What to work on:
Reproduce each of the rows below word for word, leaving out the pictures.

Records to process:

------------

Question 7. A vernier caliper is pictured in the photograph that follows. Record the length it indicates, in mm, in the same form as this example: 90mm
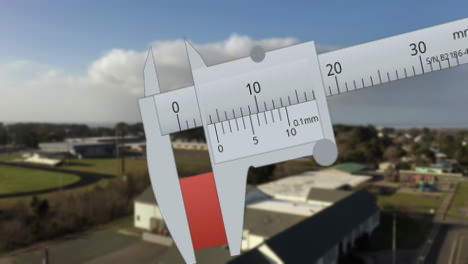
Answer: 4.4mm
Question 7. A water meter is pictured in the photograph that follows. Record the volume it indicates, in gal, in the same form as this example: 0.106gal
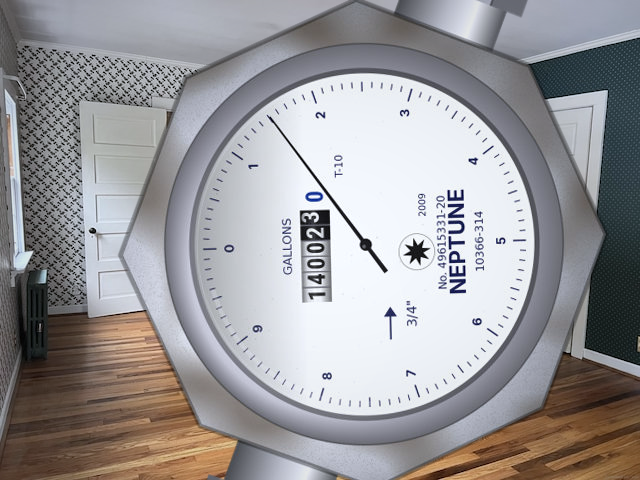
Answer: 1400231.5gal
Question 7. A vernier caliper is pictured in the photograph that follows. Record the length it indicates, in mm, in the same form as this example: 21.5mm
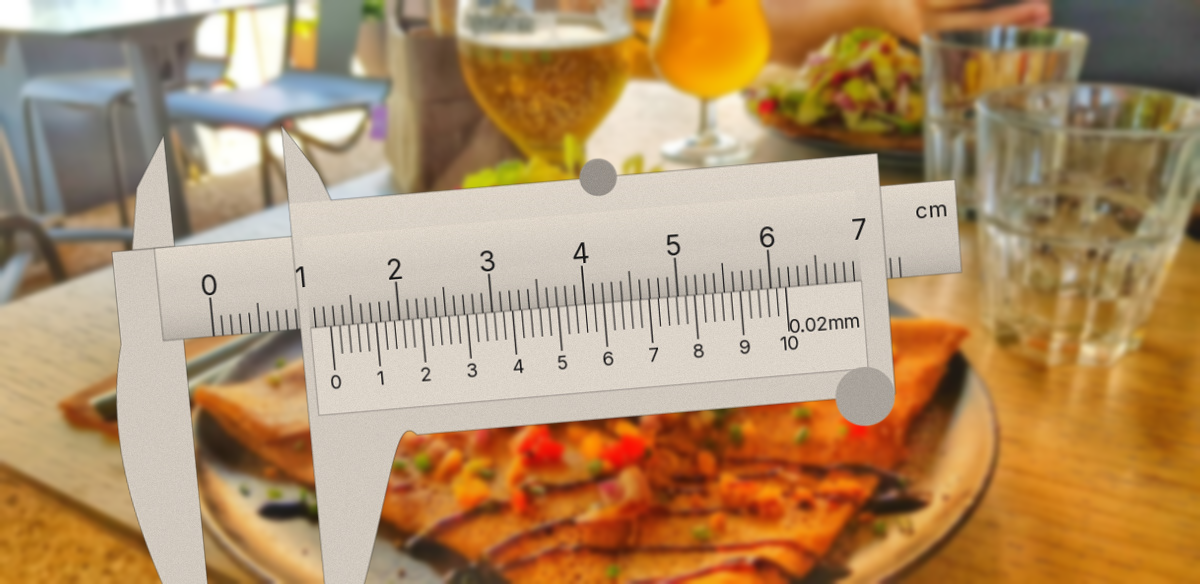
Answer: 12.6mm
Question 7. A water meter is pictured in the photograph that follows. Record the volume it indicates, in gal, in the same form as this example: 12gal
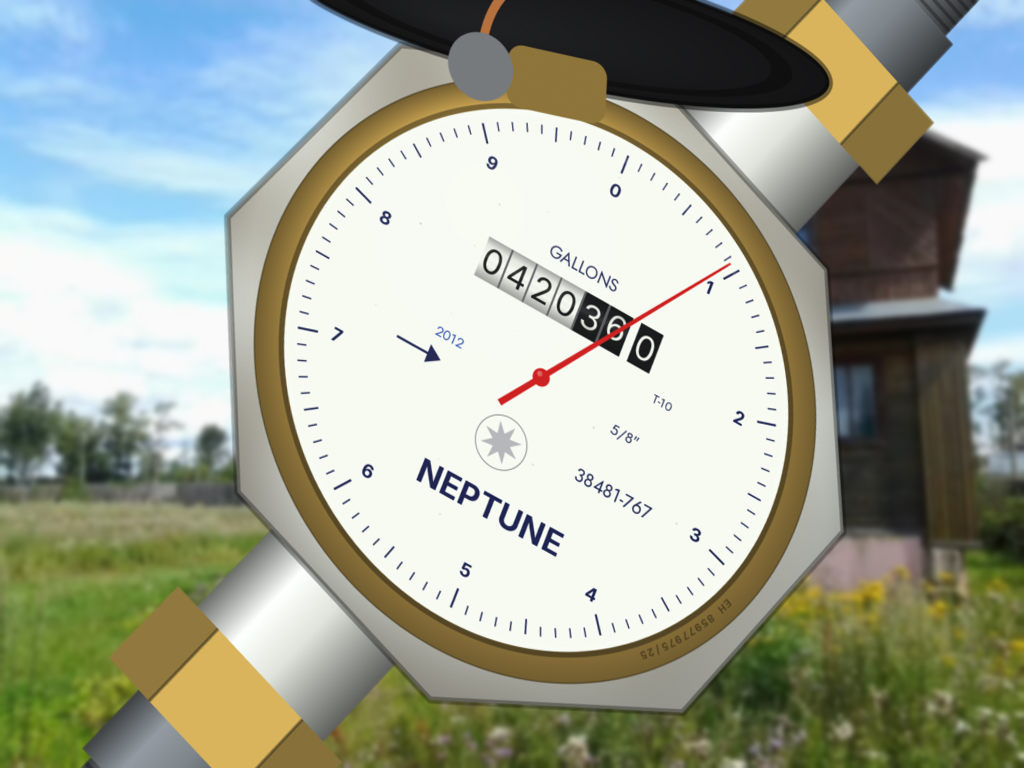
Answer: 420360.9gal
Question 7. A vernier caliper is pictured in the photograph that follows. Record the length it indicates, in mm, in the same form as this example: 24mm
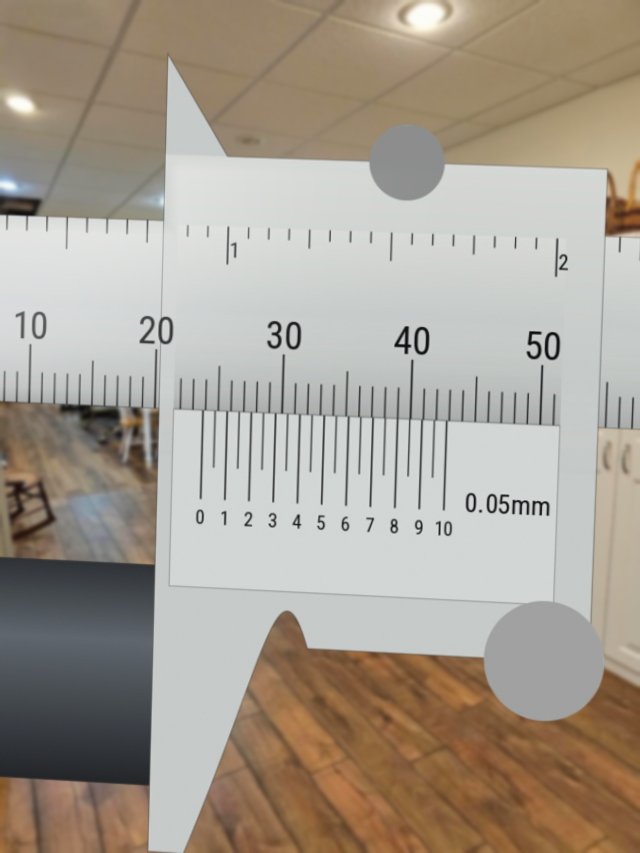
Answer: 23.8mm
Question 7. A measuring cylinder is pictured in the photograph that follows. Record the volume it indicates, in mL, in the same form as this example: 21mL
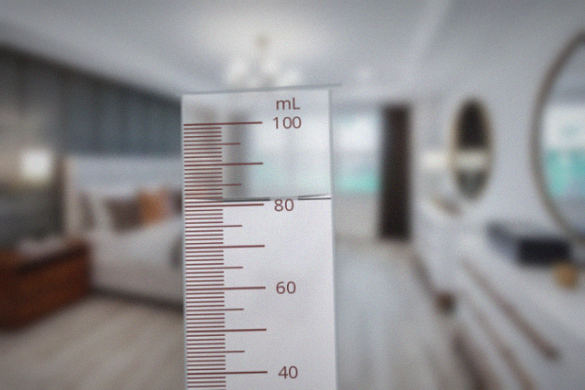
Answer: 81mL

------------

Written response:
Question 7. A vernier caliper is pictured in the photograph that follows. Record the length it indicates, in mm, in the same form as this example: 90mm
Answer: 4.4mm
Question 7. A water meter is pictured in the photograph that follows. Record the volume it indicates, in gal, in the same form as this example: 0.106gal
Answer: 1400231.5gal
Question 7. A vernier caliper is pictured in the photograph that follows. Record the length it indicates, in mm, in the same form as this example: 21.5mm
Answer: 12.6mm
Question 7. A water meter is pictured in the photograph that follows. Record the volume it indicates, in gal, in the same form as this example: 12gal
Answer: 420360.9gal
Question 7. A vernier caliper is pictured in the photograph that follows. Record the length it indicates, in mm, in the same form as this example: 24mm
Answer: 23.8mm
Question 7. A measuring cylinder is pictured in the photograph that follows. Record the volume it indicates, in mL, in the same form as this example: 21mL
Answer: 81mL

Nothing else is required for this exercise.